CRYPTOZOO
Foisonnant
Une femme et un homme font l’amour en forêt, autour d’un feu de camp. S’éloignant, nus, ils découvrent un mystérieux grillage qu’il décident de franchir. Il tombe alors nez à nez avec une licorne, qui empale l’homme. Achevant de tuer la licorne, la femme tente de porter le corps de l’homme et atterrit au milieu d’un ensemble de cages regroupant des animaux légendaires : griffon, chimère…

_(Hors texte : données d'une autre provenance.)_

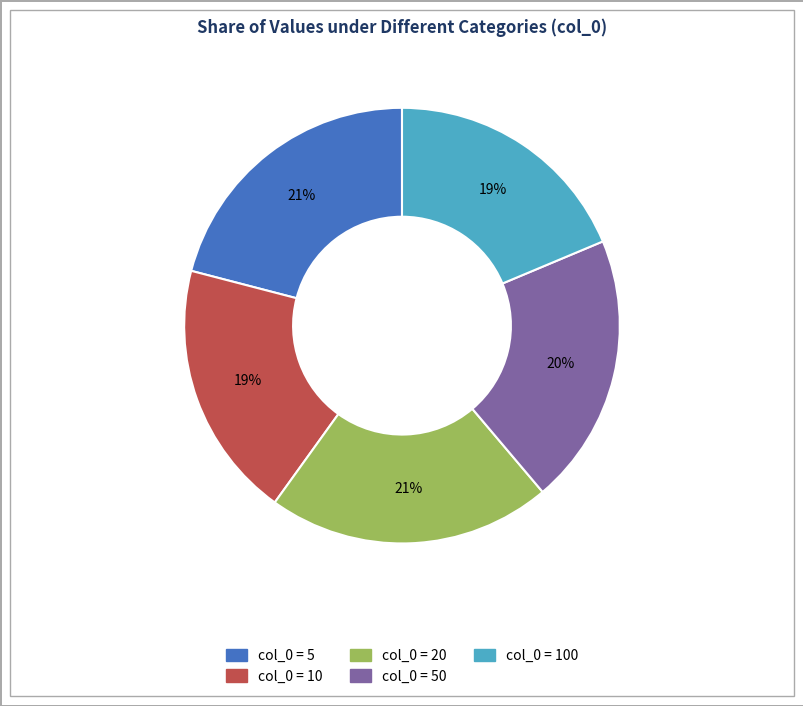

To the nearest percent, what is the difference between the largest and smallest slice percentages?

2%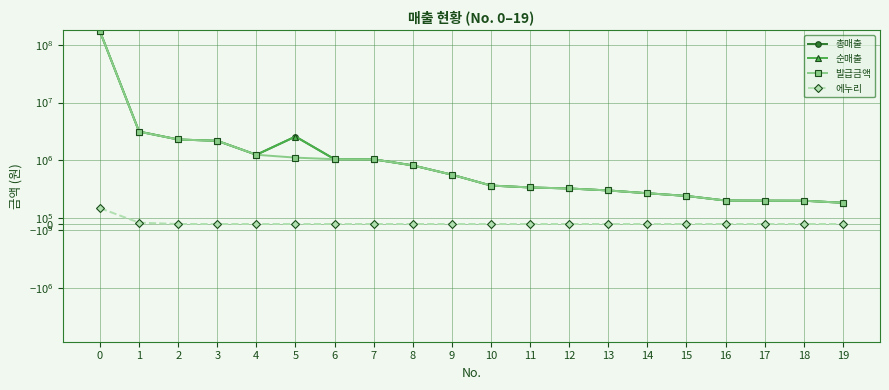

Between 7 and 10, which series saw the biggest shift?

총매출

Mention spéciale du jury dans la section Generation 14plus du Festival de Berlin 2021, "Cryptozoo" est un film d’animation américain aussi foisonnant graphiquement que riche dans les thématiques qu’il aborde. Ancrant son étrange récit dans les années 60, Dash Shaw ("My Entire High School Sinking into the Sea") nous propose de suivre Lauren Grey, une vétérinaire spécialisée dans la sauvegarde des cryptides (des animaux légendaires dont l’existence - ou la non-existence - n’a jamais pu être prouvée, comme le Kraken, les Chimères, Pégase, le Minotaure, Cerbère, la licorne...), qu’elle tente de rassembler dans un zoo. Persuadée d’avoir croisé dans son enfance le Baku, une sorte d’animal à trompe bleu, mangeur de rêves, celle-ci tentera de le trouver avant l’armée, qui voit en lui une arme potentielle.
Abordant à la fois des questions de respect et d’exploitation de la vie animale (avec par moment une certaine ironie), de domination humaine sur la nature, de velléités belliqueuses, le film mêle une imagerie des années 60 (notamment des comics) et des éléments de mythologie. Phoebe, la comparse de Lauren Grey a ainsi globalement les caractéristiques de Méduse, l’une des gorgones (une chevelure faite de serpents vivants…). Mais par dessus tout, "Cryptozoo", par ses formes multiples (crayon, peinture brossée ou non, pochoirs, aquarelle, fond noir...), ses usages des superpositions, ses passages psychédéliques, affirme le dessin en média ultime de représentation de l'imaginaire.